**Problem details**. Copy the listing below word for word, but leave out the pictures.
____
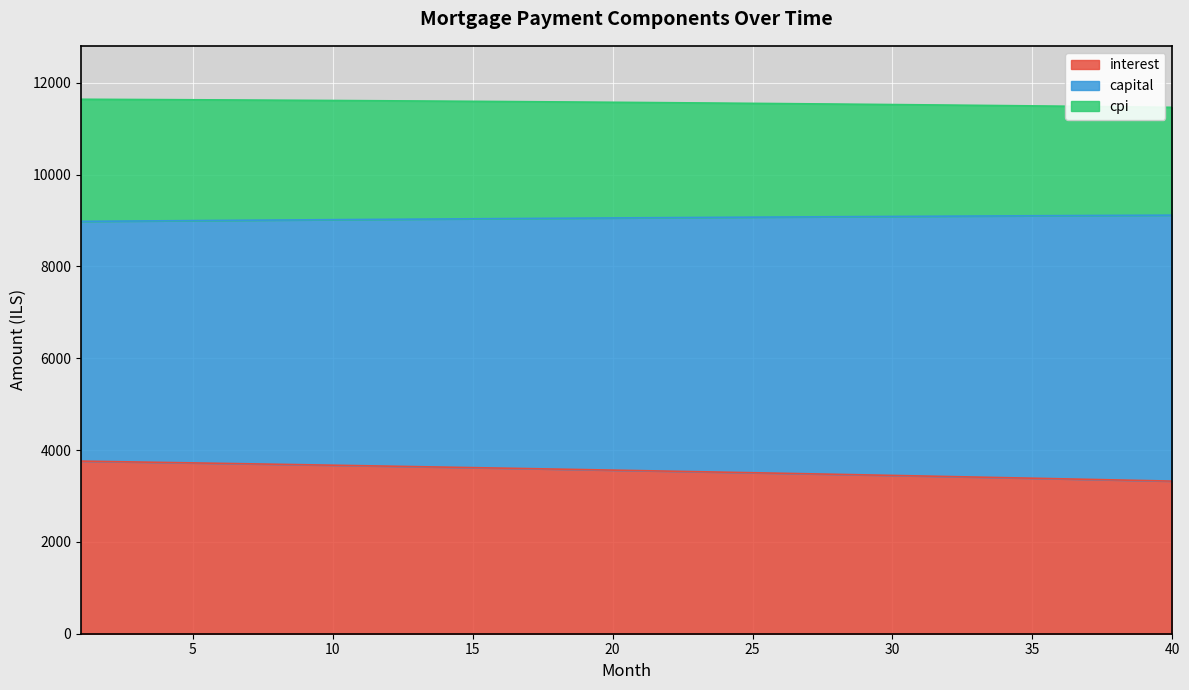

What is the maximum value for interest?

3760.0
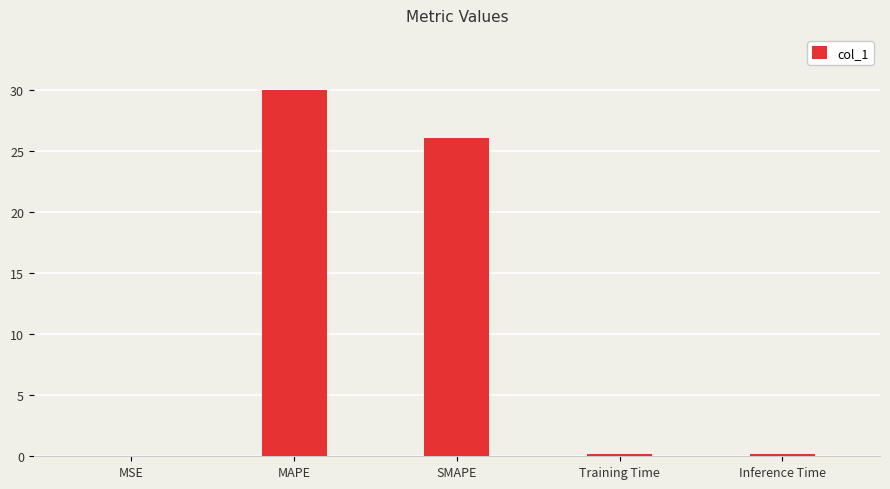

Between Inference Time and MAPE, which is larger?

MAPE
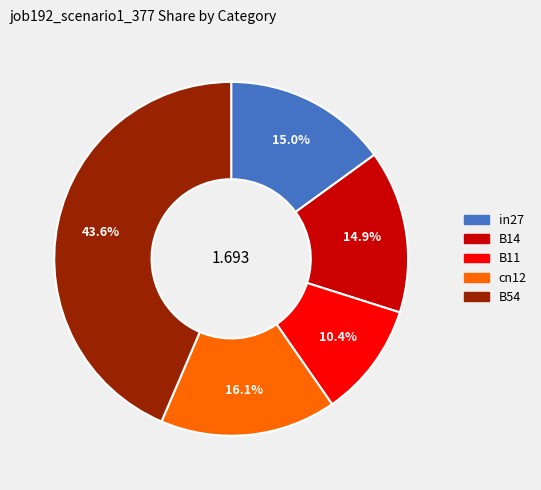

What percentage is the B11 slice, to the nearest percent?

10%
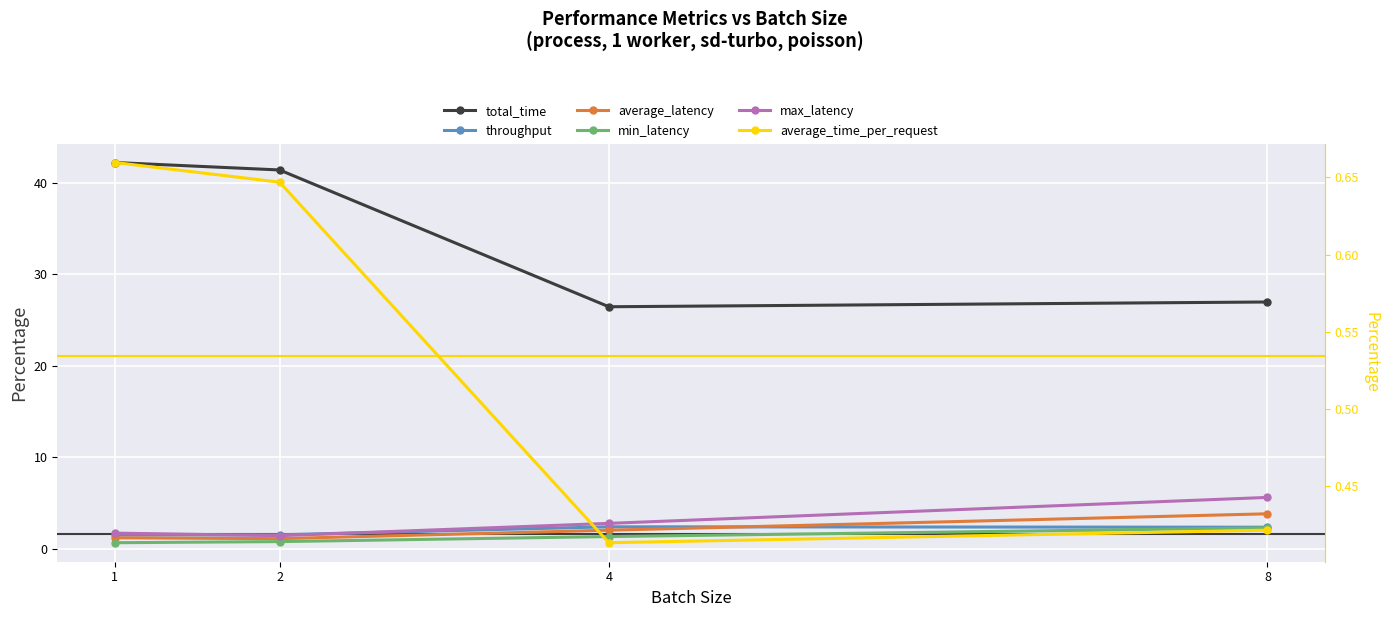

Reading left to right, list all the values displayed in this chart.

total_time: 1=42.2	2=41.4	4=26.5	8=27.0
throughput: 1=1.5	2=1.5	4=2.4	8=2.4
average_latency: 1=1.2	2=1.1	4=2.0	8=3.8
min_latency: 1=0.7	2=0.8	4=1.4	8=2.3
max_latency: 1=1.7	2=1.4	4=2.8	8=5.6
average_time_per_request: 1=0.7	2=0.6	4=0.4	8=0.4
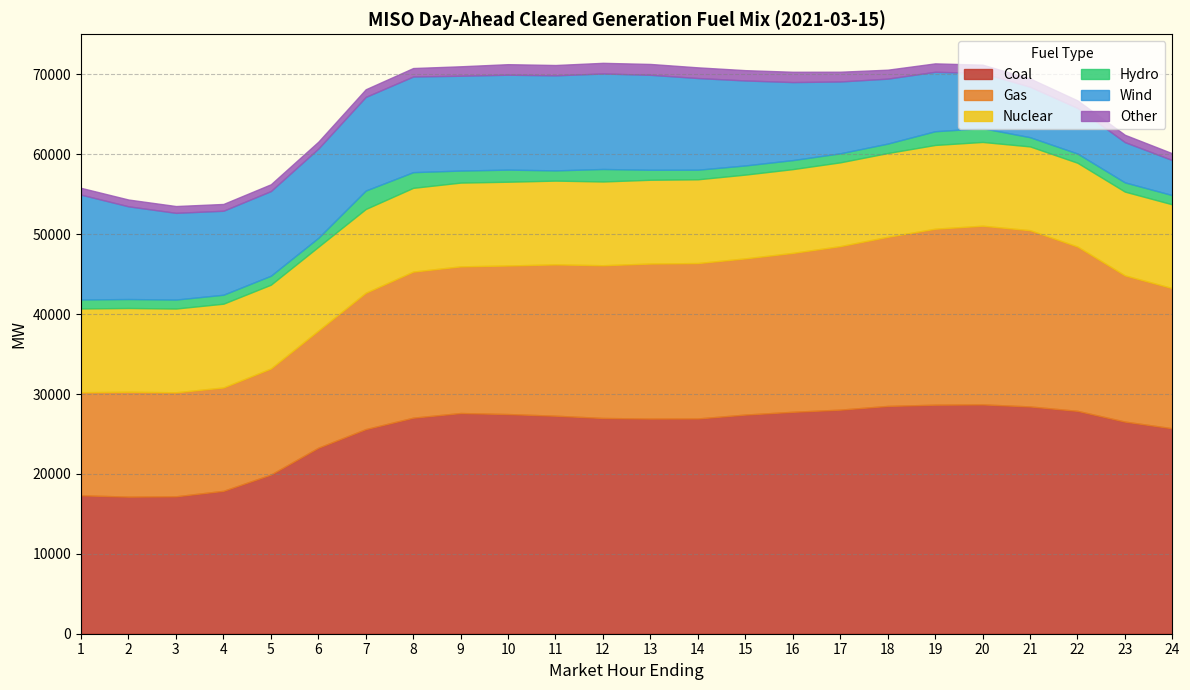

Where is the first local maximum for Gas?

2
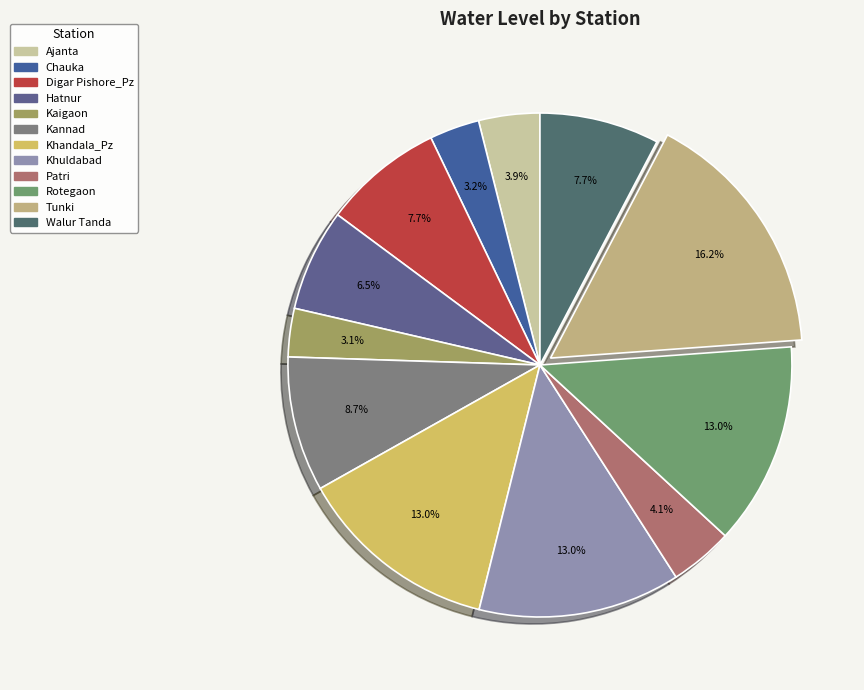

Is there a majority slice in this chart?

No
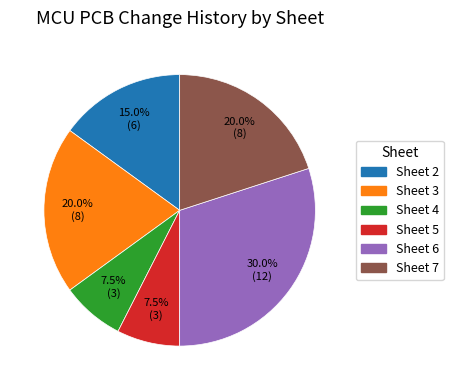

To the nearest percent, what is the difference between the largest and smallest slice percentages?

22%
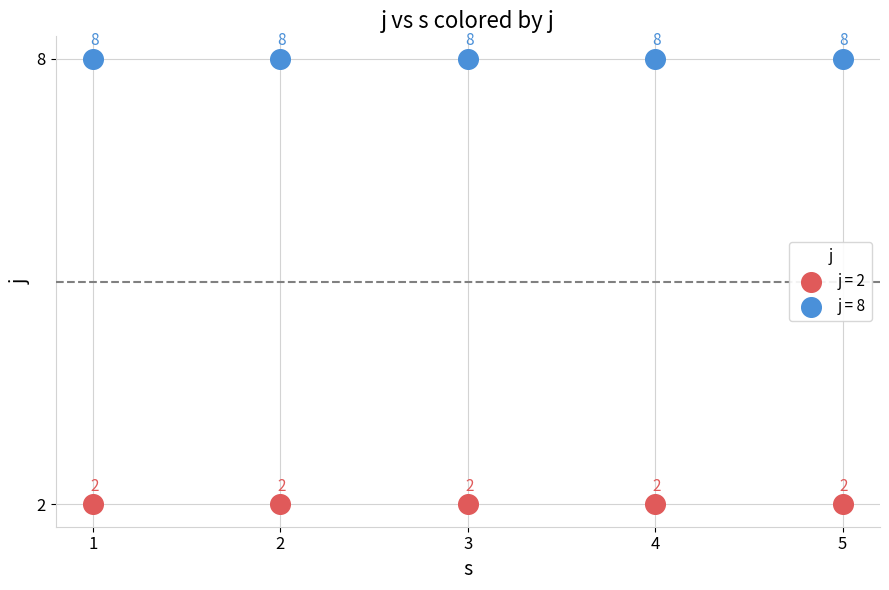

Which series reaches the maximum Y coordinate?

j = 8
____
**Expected output**.
What is the maximum value for interest?

3760.0

Between Inference Time and MAPE, which is larger?

MAPE

What percentage is the B11 slice, to the nearest percent?

10%

Reading left to right, list all the values displayed in this chart.

total_time: 1=42.2	2=41.4	4=26.5	8=27.0
throughput: 1=1.5	2=1.5	4=2.4	8=2.4
average_latency: 1=1.2	2=1.1	4=2.0	8=3.8
min_latency: 1=0.7	2=0.8	4=1.4	8=2.3
max_latency: 1=1.7	2=1.4	4=2.8	8=5.6
average_time_per_request: 1=0.7	2=0.6	4=0.4	8=0.4

Where is the first local maximum for Gas?

2

Is there a majority slice in this chart?

No

To the nearest percent, what is the difference between the largest and smallest slice percentages?

22%

Which series reaches the maximum Y coordinate?

j = 8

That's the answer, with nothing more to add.